Problem requirements: Work through the data below and state how many lines contain "vase", giving that number alone.
** Data excerpts follows **
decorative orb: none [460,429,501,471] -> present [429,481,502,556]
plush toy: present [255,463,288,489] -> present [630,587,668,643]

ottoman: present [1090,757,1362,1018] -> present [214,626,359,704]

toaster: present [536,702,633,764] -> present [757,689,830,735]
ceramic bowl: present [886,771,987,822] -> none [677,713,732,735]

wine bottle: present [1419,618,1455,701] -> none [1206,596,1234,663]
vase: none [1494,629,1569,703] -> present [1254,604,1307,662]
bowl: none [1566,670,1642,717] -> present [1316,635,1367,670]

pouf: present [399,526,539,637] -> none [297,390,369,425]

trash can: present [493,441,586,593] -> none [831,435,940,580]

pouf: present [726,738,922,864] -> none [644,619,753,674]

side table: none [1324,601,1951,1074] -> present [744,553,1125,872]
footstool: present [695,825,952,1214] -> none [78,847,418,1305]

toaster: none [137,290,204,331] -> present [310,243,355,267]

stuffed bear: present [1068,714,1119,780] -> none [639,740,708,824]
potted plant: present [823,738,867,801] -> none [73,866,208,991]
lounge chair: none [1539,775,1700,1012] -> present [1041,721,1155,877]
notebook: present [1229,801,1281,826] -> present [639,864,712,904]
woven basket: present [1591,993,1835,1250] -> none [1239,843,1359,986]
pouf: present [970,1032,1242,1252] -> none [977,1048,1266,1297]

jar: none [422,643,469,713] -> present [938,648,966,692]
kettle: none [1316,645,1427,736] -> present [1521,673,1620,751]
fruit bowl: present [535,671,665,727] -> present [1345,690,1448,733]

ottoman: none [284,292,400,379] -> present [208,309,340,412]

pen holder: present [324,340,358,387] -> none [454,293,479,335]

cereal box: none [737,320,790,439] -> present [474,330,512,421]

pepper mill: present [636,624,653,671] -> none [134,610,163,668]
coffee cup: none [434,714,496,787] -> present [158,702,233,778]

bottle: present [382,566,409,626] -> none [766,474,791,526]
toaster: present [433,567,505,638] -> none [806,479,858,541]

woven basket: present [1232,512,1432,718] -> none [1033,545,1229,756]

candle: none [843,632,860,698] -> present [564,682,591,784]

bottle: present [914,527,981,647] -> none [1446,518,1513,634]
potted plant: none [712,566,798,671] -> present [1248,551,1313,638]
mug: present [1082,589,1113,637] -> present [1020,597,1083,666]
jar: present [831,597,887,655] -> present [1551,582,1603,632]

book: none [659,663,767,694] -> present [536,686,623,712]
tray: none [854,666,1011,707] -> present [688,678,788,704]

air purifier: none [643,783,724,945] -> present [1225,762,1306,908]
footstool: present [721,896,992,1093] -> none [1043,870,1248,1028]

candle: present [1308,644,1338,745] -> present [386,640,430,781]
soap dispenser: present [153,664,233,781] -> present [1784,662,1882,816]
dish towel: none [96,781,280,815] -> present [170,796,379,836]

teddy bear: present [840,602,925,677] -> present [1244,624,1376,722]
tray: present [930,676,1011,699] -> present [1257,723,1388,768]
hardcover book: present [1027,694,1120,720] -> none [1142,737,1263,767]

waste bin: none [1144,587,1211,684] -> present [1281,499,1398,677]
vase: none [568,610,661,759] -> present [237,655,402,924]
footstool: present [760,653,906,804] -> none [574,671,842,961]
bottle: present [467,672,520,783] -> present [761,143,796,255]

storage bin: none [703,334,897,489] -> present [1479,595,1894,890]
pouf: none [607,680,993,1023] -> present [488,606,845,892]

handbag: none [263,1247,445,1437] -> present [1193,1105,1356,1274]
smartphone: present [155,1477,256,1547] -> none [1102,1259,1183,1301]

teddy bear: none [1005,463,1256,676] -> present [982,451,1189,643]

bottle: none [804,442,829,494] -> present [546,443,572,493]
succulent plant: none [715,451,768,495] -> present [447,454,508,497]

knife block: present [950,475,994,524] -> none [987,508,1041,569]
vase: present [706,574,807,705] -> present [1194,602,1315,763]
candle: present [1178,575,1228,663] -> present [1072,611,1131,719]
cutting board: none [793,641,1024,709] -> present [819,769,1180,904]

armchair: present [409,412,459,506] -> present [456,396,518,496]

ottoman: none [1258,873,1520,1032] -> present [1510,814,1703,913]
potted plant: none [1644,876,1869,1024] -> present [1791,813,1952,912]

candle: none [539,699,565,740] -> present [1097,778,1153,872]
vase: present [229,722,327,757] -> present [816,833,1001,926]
** End of Data excerpts **
Solution to this task: 4